You see, washing one another’s feet is really what Holy Communion is about. Jesus’ foot washing is a radical activity. Foot washing was a common practice when guests arrived for a meal, it was an action usually performed by slaves or low-status servants. It was an onerous and demeaning task because it meant washing off human and animal waste.
No matter how well a person bathed, sandals and feet inevitably became smelly and dirty in the process of walking to a meal at another’s house. And then, particularly here in John, to wash another’s feet is to wash away their actions, foot washing is a parting gesture performed by Jesus and urged upon the disciples, they and we must forgive one another as Jesus first forgives, they and we must love one another as Jesus first loves, they and we must feed one another as Jesus feeds us.
The gospel from John tonight concludes with the words, “I give you a new commandment, that you love one another. Just as I have loved you, you also should love one another. By this everyone will know that you are my disciples, if you have love for one another.” Jesus speaks of discipleship in this distinctive way in John, having love for one another. We have heard the stories of the Old Testament all through Lent, the great stories of promise and covenant and restoration. What is radically different about this new covenant, this new commandment in the gospel of John, is this aspect of discipleship, love one another.

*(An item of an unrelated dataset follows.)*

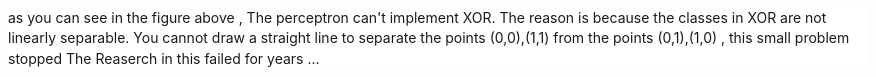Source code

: as you can see in the figure above , The perceptron can't implement XOR. The reason is because the classes in XOR are not linearly separable. You cannot draw a straight line to separate the points (0,0),(1,1) from the points (0,1),(1,0) , this small problem stopped The Reaserch in this failed for years ...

Jesus, teacher, rabbi, friend, knows that the end is near. In this part of John’s gospel we have event after event of Jesus trying to impart all of his teaching to the disciples, story after story that shows Jesus’ friends what discipleship looks like. Discipleship looks like love and forgiveness, and in the context of 1st century Mediterranean culture, love and forgiveness are radical. It is honor and power that has been valued, Jesus shows something else entirely.
It is a good and right thing to do for us to wash one another’s feet, but it cannot be just symbolic action. It needs to be sacramental, it needs to be an outward sign of an inward reality, it needs to be the way we live our lives in the church and in the world. The hard part about love and forgiveness, the hard thing about discipleship, is that the world we live in does not necessarily reward love and forgiveness. Just look at what happened to Jesus.
On this night, we are fed, we are nourished, we are re-membered as the body of Christ, because Jesus body is broken, so that we may be made whole. The activity of this night, the journey of this week not only helps us to remember, but makes real what we do all year long. On this night, we are fed, we feed each other, we wash each other’s feet, we remember who we are.